===== BRANO SCELTO =====
Trail della Riva 2026: tra roccia, respiro e cuore
Il 18 aprile 2026, i sentieri scolpiti nella storia e nella pietra dei Sassi di Rocca Malatina hanno fatto da teatro a una delle prove più affascinanti del calendario trail: il Trail della Riva. Un appuntamento che non è solo gara, ma esperienza piena, fatta di natura viva, panorami che tolgono il fiato e quella fatica che, passo dopo passo, si trasforma in soddisfazione.
Nel cuore del Sassi di Roccamalatina, tra pinnacoli di arenaria e boschi primaverili, gli atleti si sono misurati su tre distanze tanto diverse quanto ugualmente esigenti:
- 15 km – 1000 m D+
- 20 km – 1000 m D+
- 34 km – 1950 m D+
Tre modi di vivere lo stesso spirito: quello del trail autentico.
Corriferrara: presenza, passione e condivisione
La squadra di Corriferrara ha risposto presente su tutte e tre le distanze, portando sui sentieri non solo gambe allenate, ma anche entusiasmo, amicizia e voglia di mettersi alla prova.
Su queste colline che sembrano onde pietrificate, ogni atleta ha scritto la propria storia: chi inseguendo il tempo, chi cercando il proprio limite, chi semplicemente lasciandosi trasportare dalla bellezza del percorso.
Le voci dei protagonisti
A raccontare davvero l’anima della giornata sono le parole di chi l’ha vissuta.
Emanuela Lambertini restituisce tutta la dimensione emotiva della gara:
“Il trail della Riva per me è la felicità. Quest'anno abbiamo fatto la 20 km. Molto bella, ma la 15 km resta la gara del cuore.”
Un legame profondo, quello con il percorso più breve, che dimostra come nel trail non contino solo i chilometri, ma le sensazioni che restano dentro.
Agata Grazioso sottolinea invece l’energia collettiva e la sfida delle condizioni:
“Un bellissimo Trail con tantissima partecipazione!!! È sempre bello stare immersi nella natura e ammirare panorami stupendi, ma il caldo ha raddoppiato la fatica.”
Perché sì, la natura incanta… ma sa anche mettere alla prova, trasformando ogni salita in una conquista ancora più significativa.
Per Michele Longhi, invece, è stato un esordio da ricordare:
“Prima volta sui sentieri del Trail della Riva, percorso molto bello, gara promossa a pieni voti.”
===== DATI FORNITI =====
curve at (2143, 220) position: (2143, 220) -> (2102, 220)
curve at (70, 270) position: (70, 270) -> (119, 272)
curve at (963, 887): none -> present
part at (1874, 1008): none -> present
=====
COMPITI ED ESERCIZI
• A. Riproduci parola per parola la parte del testo sul Trail della Riva compresa tra "Agata Grazioso sottolinea" e "ancora più significativa.", estremi inclusi.
• B. In base al testo sul Trail della Riva, spiega perché Agata Grazioso ha trovato la gara particolarmente faticosa.
Le righe riportate sopra non servono.

LE TUE RISPOSTE
• A.
Agata Grazioso sottolinea invece l’energia collettiva e la sfida delle condizioni:
“Un bellissimo Trail con tantissima partecipazione!!! È sempre bello stare immersi nella natura e ammirare panorami stupendi, ma il caldo ha raddoppiato la fatica.”
Perché sì, la natura incanta… ma sa anche mettere alla prova, trasformando ogni salita in una conquista ancora più significativa.

• B. Secondo Agata Grazioso, il caldo ha raddoppiato la fatica.